EXERCISE PROMPT: Below are some records; quote exactly the lines from the one that contains "што денес е" through the one that contains "заклучи Koчо Андоновски.", inclusive, and no others.

RECORDS FOR THIS EXERCISE:
◇ ◇ ◇ ◇
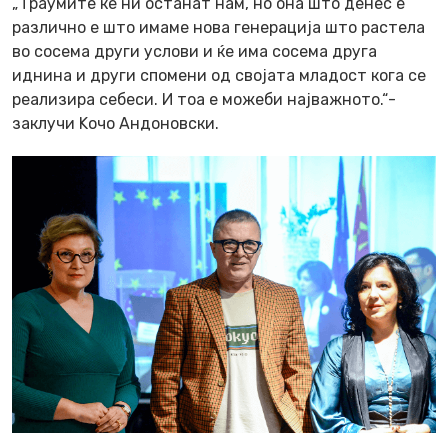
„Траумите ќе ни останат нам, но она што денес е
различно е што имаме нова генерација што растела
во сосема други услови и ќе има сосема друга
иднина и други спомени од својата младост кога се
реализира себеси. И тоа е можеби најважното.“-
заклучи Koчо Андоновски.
◇ ◇ ◇ ◇
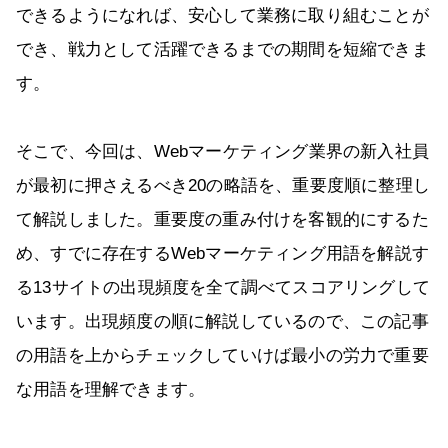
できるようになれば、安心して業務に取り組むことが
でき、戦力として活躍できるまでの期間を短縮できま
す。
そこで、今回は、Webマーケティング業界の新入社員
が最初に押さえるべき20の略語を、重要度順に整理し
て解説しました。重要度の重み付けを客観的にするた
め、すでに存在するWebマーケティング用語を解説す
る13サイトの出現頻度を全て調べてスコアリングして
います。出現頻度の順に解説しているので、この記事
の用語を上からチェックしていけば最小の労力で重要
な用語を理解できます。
◇ ◇ ◇ ◇
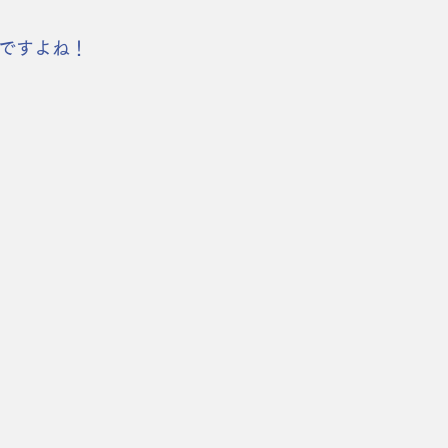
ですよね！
◇ ◇ ◇ ◇
RESPONSE TO THIS TASK:
„Траумите ќе ни останат нам, но она што денес е
различно е што имаме нова генерација што растела
во сосема други услови и ќе има сосема друга
иднина и други спомени од својата младост кога се
реализира себеси. И тоа е можеби најважното.“-
заклучи Koчо Андоновски.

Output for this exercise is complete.